Another issue regarding the feasibility of the reconstruction algorithm is whether the run time is acceptable. The run time depends on the computational environment. MATLAB R2014b on a computer with the Intel(R) Core(TM) i5-4590 CPU @3.30 GHz, RAM 8.00 GB, 64-bit OS was used here. The implementation of the TV + DTV algorithm took 179 s for the FORBILD head phantom (total number of iterations was 1000) and 285 s for the real aspirin projection data (the total iterative number was 90). The run time was acceptable, but could be further improved by many methods, such as parallel computing and CUDA acceleration.

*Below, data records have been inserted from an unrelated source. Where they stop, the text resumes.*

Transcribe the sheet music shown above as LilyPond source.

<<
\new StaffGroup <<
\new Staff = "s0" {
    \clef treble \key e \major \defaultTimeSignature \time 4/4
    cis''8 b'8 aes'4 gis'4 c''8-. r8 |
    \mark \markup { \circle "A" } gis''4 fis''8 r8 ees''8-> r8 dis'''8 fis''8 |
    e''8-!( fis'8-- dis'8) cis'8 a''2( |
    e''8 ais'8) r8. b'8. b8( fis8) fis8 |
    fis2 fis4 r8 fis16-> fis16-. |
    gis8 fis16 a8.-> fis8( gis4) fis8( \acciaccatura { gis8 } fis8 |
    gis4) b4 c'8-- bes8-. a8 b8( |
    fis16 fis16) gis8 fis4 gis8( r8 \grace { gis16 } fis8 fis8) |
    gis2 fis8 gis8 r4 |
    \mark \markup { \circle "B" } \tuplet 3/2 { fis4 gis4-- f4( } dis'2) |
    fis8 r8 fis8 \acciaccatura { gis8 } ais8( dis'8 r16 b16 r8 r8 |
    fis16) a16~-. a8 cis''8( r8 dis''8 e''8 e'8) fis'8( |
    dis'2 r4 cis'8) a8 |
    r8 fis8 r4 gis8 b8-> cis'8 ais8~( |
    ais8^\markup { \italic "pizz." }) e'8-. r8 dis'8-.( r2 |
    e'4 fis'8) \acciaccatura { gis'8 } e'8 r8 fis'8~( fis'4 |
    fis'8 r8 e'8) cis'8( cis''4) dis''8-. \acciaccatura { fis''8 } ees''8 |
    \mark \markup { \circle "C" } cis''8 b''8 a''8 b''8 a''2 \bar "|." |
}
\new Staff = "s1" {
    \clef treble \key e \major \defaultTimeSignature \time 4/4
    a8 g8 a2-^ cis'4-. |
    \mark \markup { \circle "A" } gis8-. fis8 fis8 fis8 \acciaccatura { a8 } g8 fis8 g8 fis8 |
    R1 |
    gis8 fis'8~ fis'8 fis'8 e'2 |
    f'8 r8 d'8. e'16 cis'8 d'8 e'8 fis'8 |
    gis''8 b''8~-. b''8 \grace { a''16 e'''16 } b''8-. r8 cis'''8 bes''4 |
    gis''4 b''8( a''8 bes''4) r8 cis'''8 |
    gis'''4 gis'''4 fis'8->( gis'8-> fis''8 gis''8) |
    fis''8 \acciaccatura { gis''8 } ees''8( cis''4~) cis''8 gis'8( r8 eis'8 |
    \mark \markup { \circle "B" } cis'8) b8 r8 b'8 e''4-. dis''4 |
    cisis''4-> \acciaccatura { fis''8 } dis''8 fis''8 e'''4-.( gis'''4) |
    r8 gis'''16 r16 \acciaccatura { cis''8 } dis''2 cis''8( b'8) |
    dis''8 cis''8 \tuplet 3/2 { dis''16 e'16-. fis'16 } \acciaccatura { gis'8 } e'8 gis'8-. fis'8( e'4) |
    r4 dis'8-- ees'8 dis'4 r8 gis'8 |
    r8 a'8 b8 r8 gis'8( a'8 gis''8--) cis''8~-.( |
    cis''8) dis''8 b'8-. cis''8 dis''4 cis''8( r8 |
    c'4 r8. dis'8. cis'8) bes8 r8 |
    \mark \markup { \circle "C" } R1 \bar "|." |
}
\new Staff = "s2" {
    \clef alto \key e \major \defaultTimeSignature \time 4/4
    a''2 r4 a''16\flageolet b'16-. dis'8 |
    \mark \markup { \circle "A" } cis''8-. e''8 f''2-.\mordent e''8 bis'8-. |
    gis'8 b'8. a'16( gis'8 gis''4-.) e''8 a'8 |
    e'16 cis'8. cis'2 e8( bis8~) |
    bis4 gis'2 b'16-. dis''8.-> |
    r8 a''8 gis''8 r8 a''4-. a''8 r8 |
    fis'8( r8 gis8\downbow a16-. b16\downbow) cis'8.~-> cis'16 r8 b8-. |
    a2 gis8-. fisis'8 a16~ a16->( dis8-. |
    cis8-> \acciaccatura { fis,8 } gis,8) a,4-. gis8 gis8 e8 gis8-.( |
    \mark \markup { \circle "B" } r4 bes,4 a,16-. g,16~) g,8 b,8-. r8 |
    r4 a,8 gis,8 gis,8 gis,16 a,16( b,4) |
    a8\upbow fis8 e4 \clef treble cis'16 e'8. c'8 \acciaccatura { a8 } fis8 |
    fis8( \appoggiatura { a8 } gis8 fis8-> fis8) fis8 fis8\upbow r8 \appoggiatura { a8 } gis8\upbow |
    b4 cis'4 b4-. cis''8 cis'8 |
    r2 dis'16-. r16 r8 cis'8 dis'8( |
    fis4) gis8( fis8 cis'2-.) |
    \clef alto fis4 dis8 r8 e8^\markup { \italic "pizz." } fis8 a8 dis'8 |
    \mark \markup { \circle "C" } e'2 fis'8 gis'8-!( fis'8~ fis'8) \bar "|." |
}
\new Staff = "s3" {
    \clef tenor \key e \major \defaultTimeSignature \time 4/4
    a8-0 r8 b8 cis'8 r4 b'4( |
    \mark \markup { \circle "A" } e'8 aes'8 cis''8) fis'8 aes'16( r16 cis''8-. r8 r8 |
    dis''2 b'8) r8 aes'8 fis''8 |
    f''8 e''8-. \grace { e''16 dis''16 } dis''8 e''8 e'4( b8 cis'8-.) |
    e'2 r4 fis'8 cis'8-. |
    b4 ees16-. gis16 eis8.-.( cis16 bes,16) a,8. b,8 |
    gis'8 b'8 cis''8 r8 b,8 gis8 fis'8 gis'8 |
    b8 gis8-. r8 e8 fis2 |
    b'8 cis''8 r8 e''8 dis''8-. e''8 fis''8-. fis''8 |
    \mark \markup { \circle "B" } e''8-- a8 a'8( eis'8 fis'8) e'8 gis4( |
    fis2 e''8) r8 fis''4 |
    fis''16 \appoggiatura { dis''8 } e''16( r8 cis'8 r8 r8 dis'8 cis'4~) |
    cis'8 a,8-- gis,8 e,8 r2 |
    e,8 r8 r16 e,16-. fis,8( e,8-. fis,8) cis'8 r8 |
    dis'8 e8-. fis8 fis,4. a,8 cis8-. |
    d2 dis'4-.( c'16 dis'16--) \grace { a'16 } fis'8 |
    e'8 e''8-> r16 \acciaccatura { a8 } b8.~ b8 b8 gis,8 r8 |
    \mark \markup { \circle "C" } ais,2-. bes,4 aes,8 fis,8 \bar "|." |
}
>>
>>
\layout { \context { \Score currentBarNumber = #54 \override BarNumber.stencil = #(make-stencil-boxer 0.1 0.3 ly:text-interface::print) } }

For our proposed algorithm, the selection of the weights of the TV- and DTV-constraints was also an important issue in the reconstruction. If they are too small, the algorithm based on the TV- and DTV-constraints would not be able to reduce the artifacts and noise of the reconstructed image. If they are too large, the TV- and DTV-constraints would over-smooth the CT images. Thus, the weight parameter selection for the TV- and DTV-constraints depends on the levels of artifacts and noise. In this paper, the used parameters are shown in Table 2 according to the experimental analysis.

In conclusion, we proposed a hybrid reconstruction approach by combining the TV- and DTV-constraints, by operating the DTV-constraint to sparsely represent the images when the iterative convergence of the reconstructed algorithm with the TV-constraint did not vary during the reconstruction process. The numerical and experimental studies demonstrated that the proposed hybrid method can be used to reconstruct high-quality images from sparse-view data, and the RMSE and SSIM were improved when the TV-constraint was converted to the DTV-constraint after a set number of iterations. Further research will be performed to explore the directional TV optimization problem in the CT reconstruction.